Scott Forstall, Tony Fadell et Greg Christie (ancien responsable de l'interface utilisateur chez Apple) racontent dans cette vidéo du Wall Street Journal quelques-uns de leurs souvenirs des années de création de l'iPhone.
Une narration qui démarre avec le constat qu'il fallait trouver une suite au succès phénoménal de l'iPod car les baladeurs finiraient par être remplacés. Le meilleur candidat pour les détrôner était le téléphone mobile, mais ces produits dans leur forme actuelle n'étaient pas bons, du moins de l'avis d'Apple.
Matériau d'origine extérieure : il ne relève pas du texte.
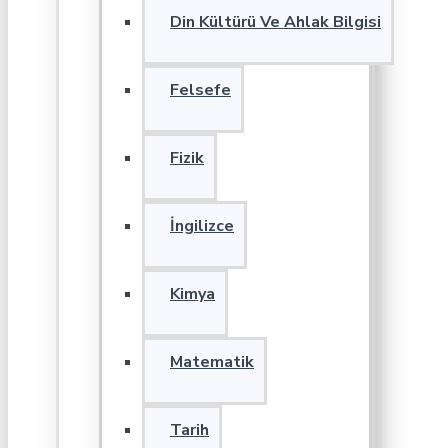
Din Kültürü Ve Ahlak Bilgisi
Felsefe
Fizik
İngilizce
Kimya
Matematik
Tarih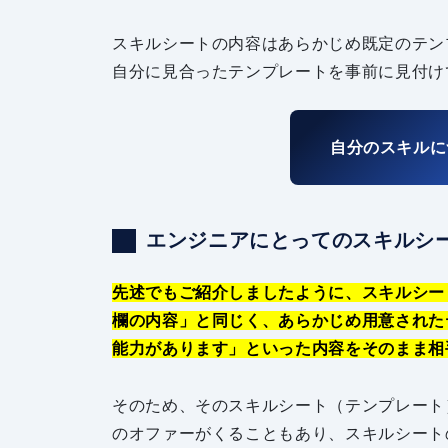
スキルシートの内容はあらかじめ既定のテン
自分に見合ったテンプレートを事前に見付け
自分のスキルに
エンジニアにとってのスキルシ
先述でもご紹介しましたように、スキルシー
欄の内容」と同じく、あらかじめ用意された
能力があります」といった内容をそのまま相
そのため、そのスキルシート（テンプレート
のオファーがくることもあり、スキルシート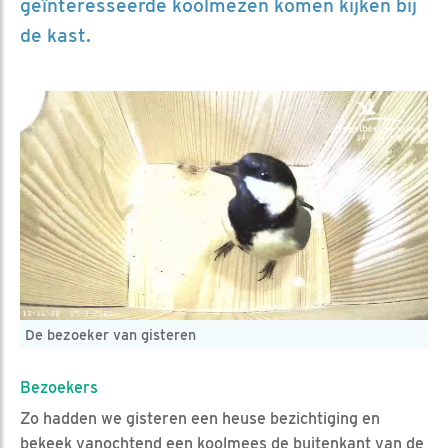
geïnteresseerde koolmezen komen kijken bij
de kast.
De bezoeker van gisteren
Bezoekers
Zo hadden we gisteren een heuse bezichtiging en
bekeek vanochtend een koolmees de buitenkant van de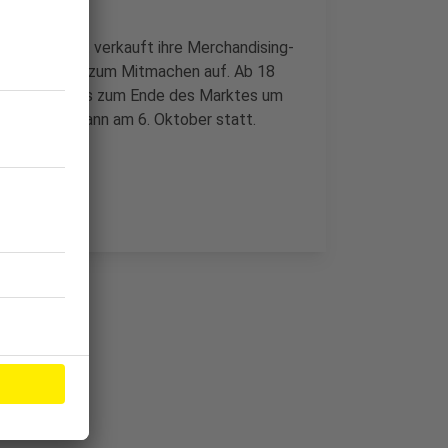
er, die Stadt verkauft ihre Merchandising-
ling fordert zum Mitmachen auf. Ab 18
häfte haben bis zum Ende des Marktes um
ahr findet dann am 6. Oktober statt.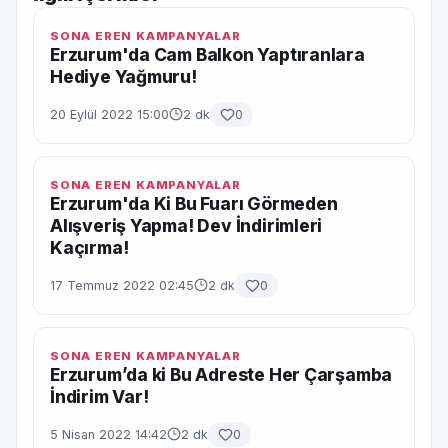
SONA EREN KAMPANYALAR
Erzurum'da Cam Balkon Yaptıranlara
Hediye Yağmuru!
20 Eylül 2022 15:00
2 dk
0
SONA EREN KAMPANYALAR
Erzurum'da Ki Bu Fuarı Görmeden
Alışveriş Yapma! Dev İndirimleri
Kaçırma!
17 Temmuz 2022 02:45
2 dk
0
SONA EREN KAMPANYALAR
Erzurum’da ki Bu Adreste Her Çarşamba
İndirim Var!
5 Nisan 2022 14:42
2 dk
0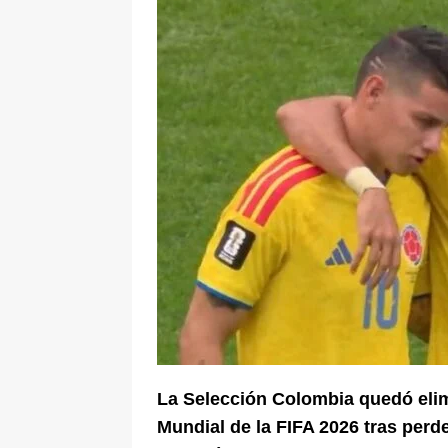
De La Espriella en la Arena USC
[ 6 de agosto de 2026 ]
Tribunal ni
en Cali
JUDICIALES
La Selección Colombia quedó elim
Mundial de la FIFA 2026 tras perde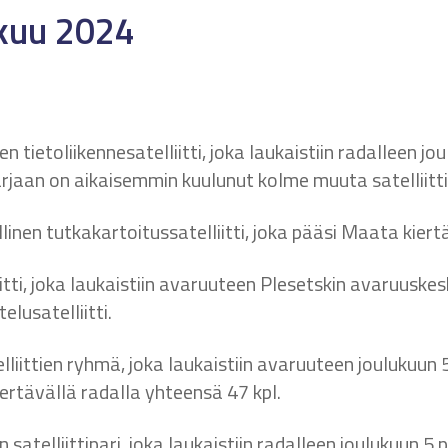
ukuu 2024
en tietoliikennesatelliitti, joka laukaistiin radalleen 
rjaan on aikaisemmin kuulunut kolme muuta satelliitt
linen tutkakartoitussatelliitti, joka pääsi Maata kiert
iitti, joka laukaistiin avaruuteen Plesetskin avaruusk
elusatelliitti.
telliittien ryhmä, joka laukaistiin avaruuteen jouluku
kiertävällä radalla yhteensä 47 kpl.
satelliittipari, joka laukaistiin radalleen joulukuun 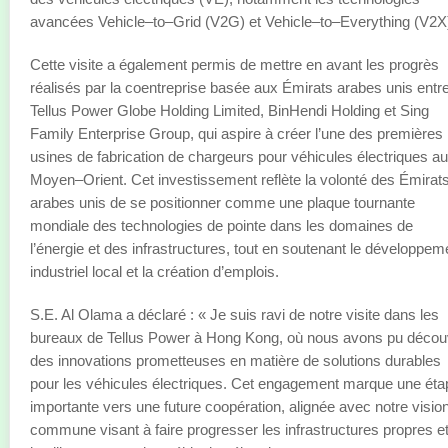
avancées Vehicle–to–Grid (V2G) et Vehicle–to–Everything (V2X
Cette visite a également permis de mettre en avant les progrès
réalisés par la coentreprise basée aux Émirats arabes unis entr
Tellus Power Globe Holding Limited, BinHendi Holding et Sing
Family Enterprise Group, qui aspire à créer l’une des premières
usines de fabrication de chargeurs pour véhicules électriques au
Moyen–Orient. Cet investissement reflète la volonté des Émirat
arabes unis de se positionner comme une plaque tournante
mondiale des technologies de pointe dans les domaines de
l’énergie et des infrastructures, tout en soutenant le développem
industriel local et la création d’emplois.
S.E. Al Olama a déclaré : « Je suis ravi de notre visite dans les
bureaux de Tellus Power à Hong Kong, où nous avons pu découv
des innovations prometteuses en matière de solutions durables
pour les véhicules électriques. Cet engagement marque une éta
importante vers une future coopération, alignée avec notre visio
commune visant à faire progresser les infrastructures propres e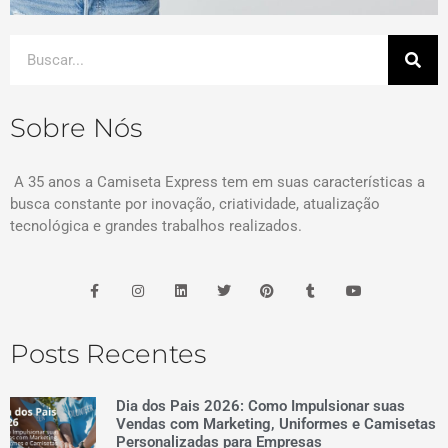
Sobre Nós
A 35 anos a Camiseta Express tem em suas características a
busca constante por inovação, criatividade, atualização
tecnológica e grandes trabalhos realizados.
Posts Recentes
Dia dos Pais 2026: Como Impulsionar suas
Vendas com Marketing, Uniformes e Camisetas
Personalizadas para Empresas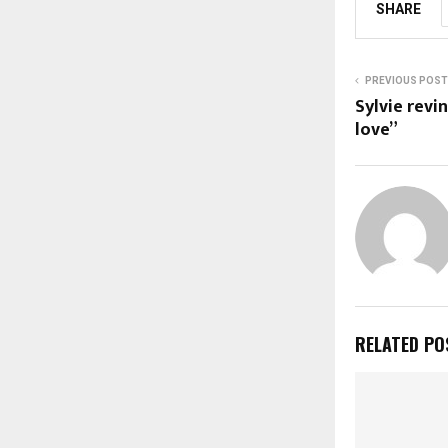
SHARE
PREVIOUS POST
Sylvie revi
love”
RELATED PO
Sauf qu'Apple ne s'était jamais lancée dans un pareil challenge, un projet « plus important que celui du premier Mac », déclare Christie à Steve Jobs qui lui répond simplement « je sais ». « C'est comme le grand huit », illustre Tony Fadell : « si ça ne fait pas peur ce n'est pas drôle ».
Est-ce qu'Apple saura faire mieux que les téléphones existants ? Les essais pour greffer une fonction téléphone à un iPod — avec son interface uniquement bonne pour faire défiler des listes — s'étant soldés par un échec, les recherches se tournent vers le multitouch, une technologie qu'Apple avait commencé à défricher pour une tablette, mais qui ne fonctionnait que sur un prototype comprenant un projecteur envoyant l'interface du Mac sur une surface de la taille d'une table de ping-pong. Steve Jobs voulait réduire cela à la taille d'un écran de téléphone.
Vers 2005, déçu par la tournure que prenaient les développements de l'interface, Jobs donna 15 jours à son équipe pour lui présenter quelque chose de viable, sinon d'autres s'en chargeraient. Le jour de la démonstration, raconte Greg Christie, Jobs demeura silencieux, il ne posa aucune question, se contentant de regarder. À la fin, il demanda à la revoir. Le pari était gagné, les deux prochaines années allaient consister à concrétiser ces idées, à les faire fonctionner, à inventer de nouveaux gestes, un nouveau vocabulaire comme le "pincer pour zoomer" ou "l'effet de rebond".
Un élément essentiel dans ce futur téléphone tout tactile était le clavier. Personne n'en avait créé un de vraiment fonctionnel pour une interface multitouch. Il ne suffisait pas qu'il soit bon, il allait devoir affronter ce qui se faisait de mieux sur le marché, les claviers physiques des BlackBerry. Un an avant la présentation de l'iPhone, son système d'exploitation était sur de bons rails, se souvient Forstall, mais le clavier ne marchait pas bien : « sa précision n'était pas bonne, il était difficile à utiliser, vous ne pouviez pas commencer à taper un email sans finir par abandonner ». Forstall décida alors de geler temporairement tous les travaux en cours sur les applications pour que leurs développeurs et designers se focalisent exclusivement sur la conception de l'interface d'un clavier.
C'est de là qu'est sortie l'idée d'un système pour deviner les lettres que l'on était susceptible de taper et s'assurer qu'elles soient bien sélectionnées. Lorsqu'on avait tapé une lettre, l'OS partait du principe qu'on allait taper telle ou telle autre, par conséquent il élargissait, sous la prochaine touche, la zone de l'écran sensible au toucher. De sorte que si vous tapiez un peu à côté, la bonne lettre soit quand même enregistrée. D'un coup ce clavier est devenu utilisable.
Ces développements, matériel d'un côté et logiciel de l'autre, étaient « extrêmement compartimentés », dit Greg Christie. Son équipe savait quelle serait la taille de l'écran, elle avait accès à la technologie du multitouch pour concevoir les interfaces, mais elle attendit longtemps avant de voir le design du téléphone. De la même manière, les gens du matériel ne savaient pas à quoi allait ressembler l'interface et comment elle fonctionnerait.
Ce n'était peut-être pas pratique au niveau de l'organisation mais ça a marché, observe amusé Greg Christie. Tout le monde savait qu'Apple travaillait à un téléphone mais jusqu'au keynote, personne ne savait ce qu'il verrait. Ni les bouleversements qui allaient suivre.